Изменить размер шрифта - +
Это тоже произошло на даче. Дом был к тому времени вчерне построен, мы переехали в него, разобрав времянку на доски. Перед домом и по бокам от него росли ягоды, а позади — отец оставил крохотный лесок, в полсотни деревьев, и я там частенько проводила время. Иду как-то по тропинке, а сбоку от неё лежит на боку, ощерившись, раскрыв широко зубастую пасть, какой-то серый зверёк, на вид злобный и мокрый, и совершенно явственно что дохлый, но от этого ни сколь не более симпатичный, а ещё более противный. Я побежала в дом и позвала сестру, чтобы показать ей это чудовище.

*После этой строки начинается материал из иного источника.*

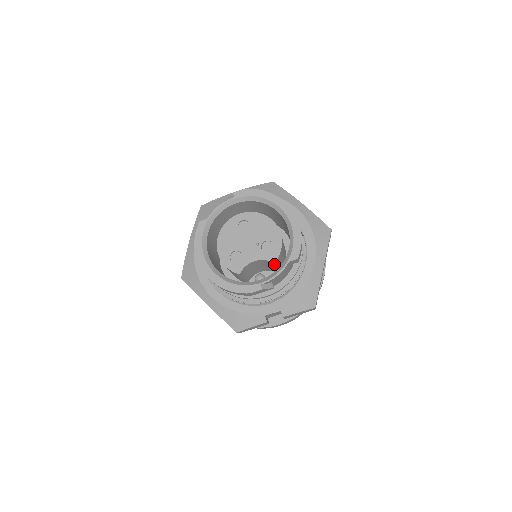
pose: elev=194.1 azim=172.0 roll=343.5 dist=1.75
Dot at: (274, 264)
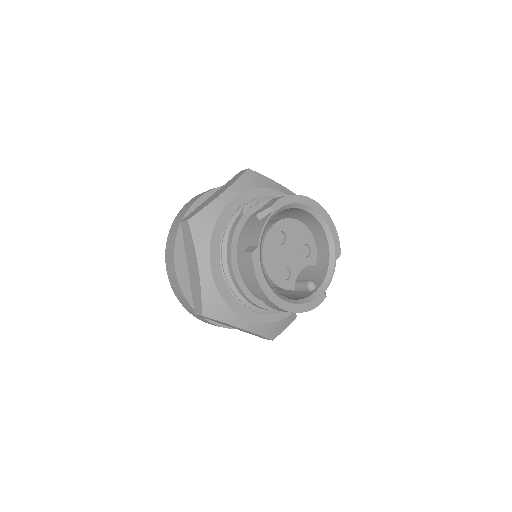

— Ах, они сволочи! — мрачным голосом процедила Марина сквозь зубы и с ненавистью посмотрела вглубь нашего участка, на забор, за которым жил полковник.

Полковника я ни разу не видела, его участок был огорожен от нашего глухим забором. Надо сказать, соседи по даче у нас были тихие и весьма причудливые. Справа жил Карлуша, спокойный добродушный мужик, по утрам он выходил на веранду, чихал, громко сморкался, кричал в нашу сторону приветствие, а потом скрывался до следующего утра в глубине своего дома. На участок он вылезал так редко, что когда это случалось, мне казалось, что произошло значительное событие местных масштабов. У Карлуши был огромный обвислый живот, которым он изредка мерялся с моим отцом, и когда оказывалось, что у отца живот меньше, Карлуша обиженно пыхтел, но всегда находил, что сказать. Например, что хоть у него пузо и большое, но рыхлое, а отец плотный, поэтому он, Карлуша, всё равно весит меньше, а значит, может вопреки очевидному считаться более худым человеком.

С другой стороны, слева, жил очень древний и тощий старик, которого мои родители называли Герке. У Герке во дворе в деревянной конуре сидела на цепи дворняга по кличке Чапа, конура располагалась недалеко от нашего забора, и после обеда я частенько кидала Чапе кости. Мы с ней дружили, во всяком случае, мне так тогда казалось. Кормил ли её когда хозяин, не приложу ума — Герке я ни разу не видела за пределами его дома. Возможно, он не только собаку не кормил но и сам ничего не ел. За многие годы он ни разу не встретился мне на улице, даже в единственном в нашей части посёлка магазине он не бывал. Его тощий морщинистый профиль виднелся каждый вечер в окне, Герке сидел за столом и что-то писал. Мне он казался самым настоящим Дон Кихотом, столь древним, что дожил до наших дней со времён Сервантеса.

А позади жил полковник. Его никогда не было видно и слышно за забором, но отец с ним враждовал. Полковник пытался у нас оттяпать полосу участка шириной в полметра, а отец не отдал. И глухой забор на всё время моего детства и юности закрыл участок соседа.

Хоть я никогда полковника и не видела, мне казалось, что это маленький и лысый человек. Наверное, потому, что отец всегда говорил, что маленькие и лысые — обязательно злые. Сам он был, разумеется, большой и косматый.

И вот Марина смотрит в ту сторону, на забор, за которым, как мне казалось, нет никакой жизни, и с ненавистью цедит:

— Ах, они сволочи!

— Кто сволочи? — наивно интересуюсь я.

— Подожди минутку, — говорит Марина и торопливым шагом уходит в дом. Через минуту она возвращается с надетой на руку большой холщовой рукавицей. Марина берёт крысу за хвост и начинает её раскручивать…

Это сейчас Марина весит полтора центнера, а когда мне было шесть лет, она была худенькой стройной девушкой, которая каждое утро крутила на поясе хулахуп. Ей вообще нравилось вертеть всё подряд. Например, когда мы ходили на колонку, она показывала мне фокус — крутила наполненное водой ведро колесом, и вода не выплёскивалась. О законах физики я тогда не слышала, и это мне казалось настоящим чудом, из тех, что показывают в цирке.

Вероятно, дохлых крыс Марина боялась меньше, чем живых мышей. Она раскручивала крысу за хвост, как будто та была ведром с водой, а потом неожиданно отпустила её, и крыса улетела на участок к полковнику.